WORK INSTRUCTIONS ▸ Beginning with the line that holds "المنافيخ ..!!", copy every remaining line of the listing below exactly, and leave the pictures out.
===============
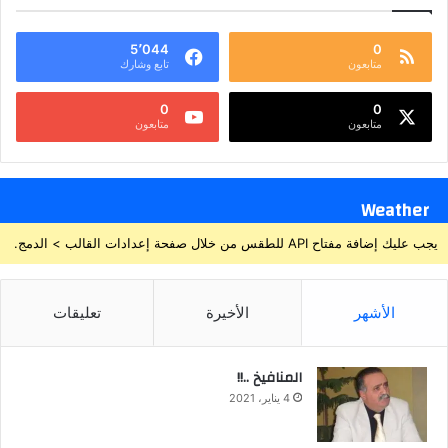
5٬044
0
متابعون
تابع وشارك
0
0
متابعون
متابعون
Weather
يجب عليك إضافة مفتاح API للطقس من خلال صفحة إعدادات القالب > الدمج.
الأشهر
الأخيرة
تعليقات
المنافيخ ..!!
4 يناير، 2021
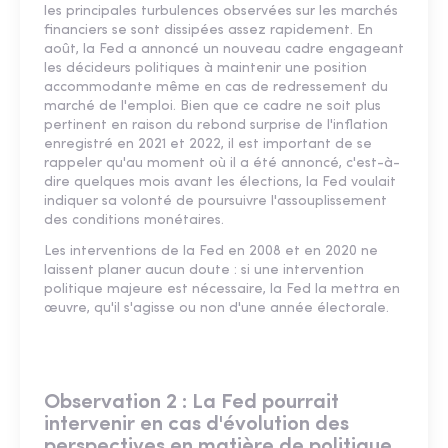
les principales turbulences observées sur les marchés
financiers se sont dissipées assez rapidement. En
août, la Fed a annoncé un nouveau cadre engageant
les décideurs politiques à maintenir une position
accommodante même en cas de redressement du
marché de l'emploi. Bien que ce cadre ne soit plus
pertinent en raison du rebond surprise de l'inflation
enregistré en 2021 et 2022, il est important de se
rappeler qu'au moment où il a été annoncé, c'est-à-
dire quelques mois avant les élections, la Fed voulait
indiquer sa volonté de poursuivre l'assouplissement
des conditions monétaires.
Les interventions de la Fed en 2008 et en 2020 ne
laissent planer aucun doute : si une intervention
politique majeure est nécessaire, la Fed la mettra en
œuvre, qu'il s'agisse ou non d'une année électorale.
Observation 2 : La Fed pourrait
intervenir en cas d'évolution des
perspectives en matière de politique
===============
RESULT OF THIS TASK ▸
المنافيخ ..!!
4 يناير، 2021
les principales turbulences observées sur les marchés
financiers se sont dissipées assez rapidement. En
août, la Fed a annoncé un nouveau cadre engageant
les décideurs politiques à maintenir une position
accommodante même en cas de redressement du
marché de l'emploi. Bien que ce cadre ne soit plus
pertinent en raison du rebond surprise de l'inflation
enregistré en 2021 et 2022, il est important de se
rappeler qu'au moment où il a été annoncé, c'est-à-
dire quelques mois avant les élections, la Fed voulait
indiquer sa volonté de poursuivre l'assouplissement
des conditions monétaires.
Les interventions de la Fed en 2008 et en 2020 ne
laissent planer aucun doute : si une intervention
politique majeure est nécessaire, la Fed la mettra en
œuvre, qu'il s'agisse ou non d'une année électorale.
Observation 2 : La Fed pourrait
intervenir en cas d'évolution des
perspectives en matière de politique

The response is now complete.